Musique : François de Roubaix


   
Hector Valentin (Bourvil) revient du Canada, bien décidé à reprendre la scierie que son père possédait dans un coin reculé des Vosges. Mais, dès son arrivée, il est contacté par Lucien Therraz (Nick Stephanini), propriétaire d'une importante entreprise de bois, qui souhaite racheter le bien d'Hector. Devant le refus de celui-ci, il laisse entendre que la concurrence sera agressive. Un jour, Valentin rencontre deux hommes, qui recherchent du travail : Laurent (Lino Ventura) et Mick (Jean-Claude Rolland). Il les embauche, bien qu'il apprenne rapidement qu'il s'agit d'ex-taulards. Devant la difficulté de trouver de la main-d'oeuvre, Hector accepte, à contre-coeur, la proposition de Laurent : faire venir des condamnés en liberté conditionnelle... 
 
   Un film d'hommes avant tout, même s'il est ponctuellement illuminé par la grâce de Marie Dubois. Ecrit par Jose Giovanni, pour qui le milieu carcéral n'avait guère de secrets, le film aborde avec intelligence et authenticité plusieurs thèmes : la difficile réinsertion dans le milieu professionnel d'individus naturellement asociaux, ou qui le sont devenus par l'incarcération ; la répulsion naturelle éprouvée envers tout étranger, qui plus est, catalogué dangereux, par la population locale, frileuse et autarcique ; la vie inhumaine des travailleurs condamnés à vivre dans un isolement quasi complet toute l'année.
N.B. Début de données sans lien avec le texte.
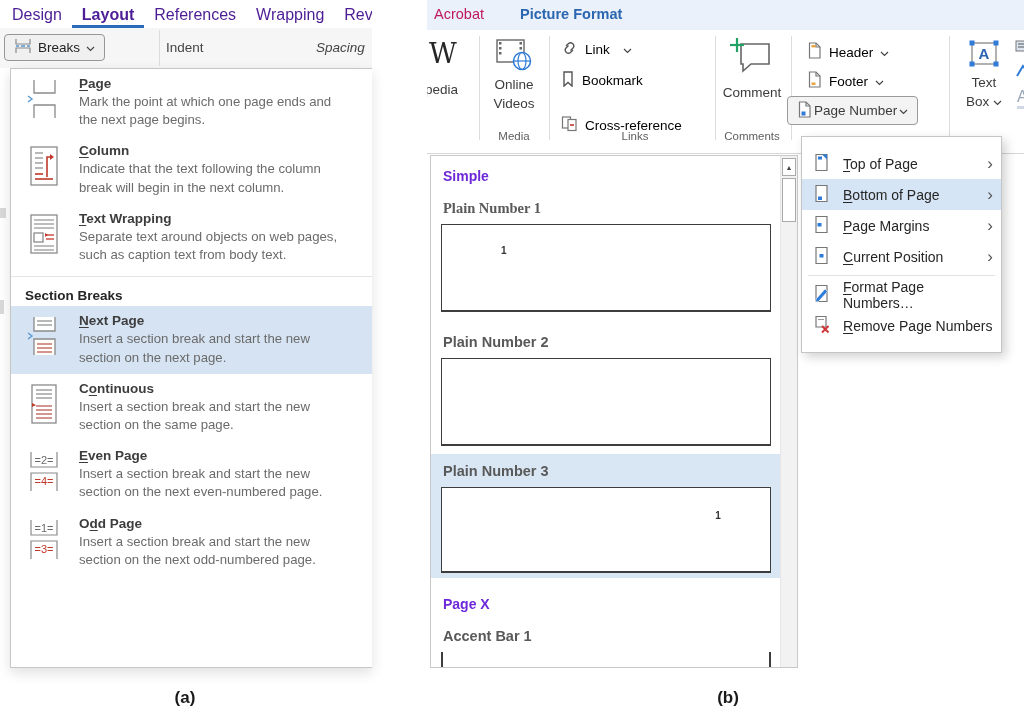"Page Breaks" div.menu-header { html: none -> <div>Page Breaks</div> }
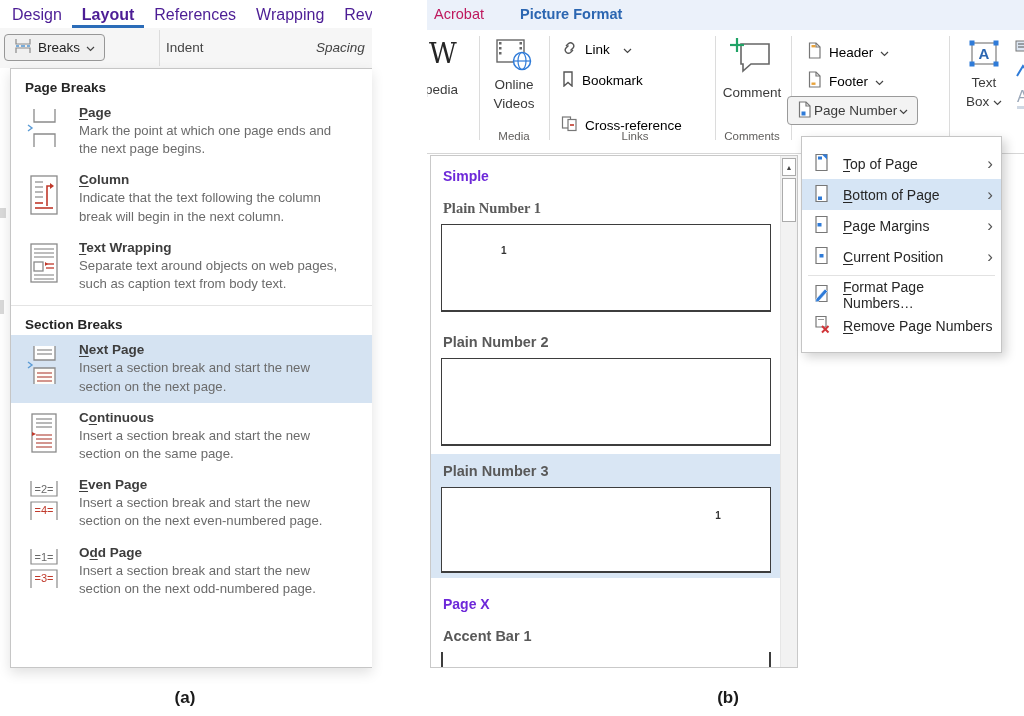"Top of Page" .b-menu { padding: 11px 0 -> 6px 0; top: 136px -> 128px; width: 201px -> 223px }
Sans manichéisme, l'histoire développe, sur fond d'intrigue policière larvée, qui a la sagesse de ne jamais phagocyter le sujet principal, les relations emplies d'agressivité qui se mettent en place, tant à l'intérieur du groupe même des prisonniers, qu'à l'extérieur, avec les employés de l'odieux Therraz. Sans esbroufe, avec lucidité, le drame progresse lentement, implacablement, toujours efficace, jamais ennuyeux. Si Lino Ventura, égal à lui-même, taciturne et viril, se montre impérial, c'est Bourvil, que l'on a connu, si souvent, en corniaud ("La grande vadrouille" est d'ailleurs sortie la même année que ce film), qui domine toute l'oeuvre, prouvant, comme ce sera le cas dans "Le cercle rouge", quatre ans plus tard, qu'il était un acteur dramatique de premier ordre.